* [WHAT IS EXPECTED] Rewrite the text of the material below with "Farrier Apprentice" replaced by "Farrier Trainee" and everything else left unchanged.

○ ○ ○ ○ ○

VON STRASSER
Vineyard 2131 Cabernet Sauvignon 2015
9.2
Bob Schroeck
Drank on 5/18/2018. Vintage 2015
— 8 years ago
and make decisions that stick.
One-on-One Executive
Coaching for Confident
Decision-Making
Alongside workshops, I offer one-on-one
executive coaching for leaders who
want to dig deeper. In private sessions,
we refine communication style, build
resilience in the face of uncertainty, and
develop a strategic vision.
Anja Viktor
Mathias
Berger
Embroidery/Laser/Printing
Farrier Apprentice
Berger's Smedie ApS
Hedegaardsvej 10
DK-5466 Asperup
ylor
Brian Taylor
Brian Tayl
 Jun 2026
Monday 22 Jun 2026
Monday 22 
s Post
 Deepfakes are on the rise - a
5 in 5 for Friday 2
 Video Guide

○ ○ ○ ○ ○

* [RESPONSE BELOW]
VON STRASSER
Vineyard 2131 Cabernet Sauvignon 2015
9.2
Bob Schroeck
Drank on 5/18/2018. Vintage 2015
— 8 years ago
and make decisions that stick.
One-on-One Executive
Coaching for Confident
Decision-Making
Alongside workshops, I offer one-on-one
executive coaching for leaders who
want to dig deeper. In private sessions,
we refine communication style, build
resilience in the face of uncertainty, and
develop a strategic vision.
Anja Viktor
Mathias
Berger
Embroidery/Laser/Printing
Farrier Trainee
Berger's Smedie ApS
Hedegaardsvej 10
DK-5466 Asperup
ylor
Brian Taylor
Brian Tayl
 Jun 2026
Monday 22 Jun 2026
Monday 22 
s Post
 Deepfakes are on the rise - a
5 in 5 for Friday 2
 Video Guide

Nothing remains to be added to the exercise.